It make sense that musicians attach great importance to how finely made or tuned their instruments are; that painters obsess about softness of their brushes. These preoccupations appear rational, even necessary, since their artistic output depends directly on the quality of their artistic tools. But writers? Really?
It is hard to deny that Mrs. Dalloway or A Hundred Years of Solitude would be identical if they were put down on paper by pencil, pen, quill, typewriter, or were dictated to a secretary who wrote it down in shorthand. Yet the fascination remains, often translated to romanticization of writing implements of prior eras. Today some writers still write longhand, or use typewriters, despite the omnipresent word-processors. This seemingly time-consuming regression is telling. The appeal could be of a physical kind. The further back in history one gets, the more embodied the activity of writing becomes. It grounds, physically, the metaphysical output. It embodies, anchors, the weight of the words.

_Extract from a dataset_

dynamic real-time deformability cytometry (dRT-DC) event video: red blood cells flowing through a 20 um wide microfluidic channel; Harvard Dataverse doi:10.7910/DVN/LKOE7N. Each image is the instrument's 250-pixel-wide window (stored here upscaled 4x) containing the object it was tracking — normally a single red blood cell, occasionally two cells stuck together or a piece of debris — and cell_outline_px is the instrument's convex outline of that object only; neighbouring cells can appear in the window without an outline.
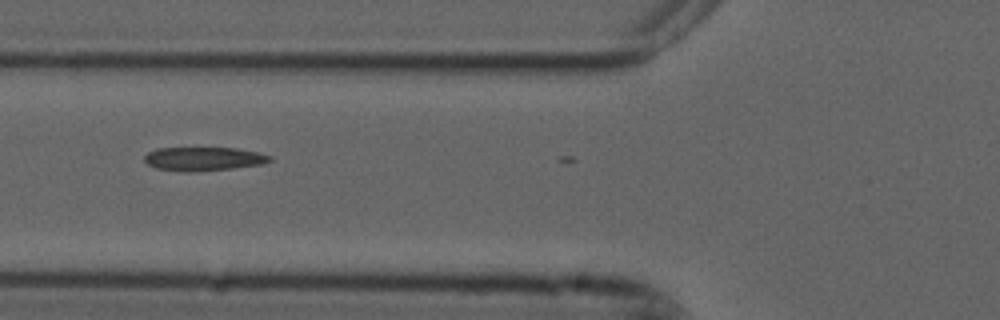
{"species": "common noctule bat (a hibernating species)", "species_latin": "Nyctalus noctula", "temperature_condition": "cold", "stored_images_in_passage": 7, "camera_frame_rate_fps": 3000, "um_per_image_px": 0.085, "animal": {"sex": "male", "forearm_length_mm": 52.5}, "frame": {"image": 1, "passage_image": 5, "time_ms": 1.333, "image_size_px": [1000, 320], "cell_outline_px": [[272, 160], [260, 164], [232, 168], [192, 172], [184, 172], [156, 168], [148, 164], [144, 160], [144, 156], [148, 152], [156, 148], [236, 148], [256, 152], [272, 156]], "centroid_in_image_um": [17.27, 13.5], "position_along_channel_um": 108.5, "area_um2": 17.22}}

But that weight comes at a price.
While the idea of etching words into clay tablets appears romantic, revising the text on the tablets would be quite annoying. Nostalgia for the embodied physical labour of writing might be quickly cured with the convenience of the ‘delete’ button. And so we can afford to romanticize the gritty, messy, physical act of writing of the past eras, before returning to the tidy comfort of our labor-light word-processors.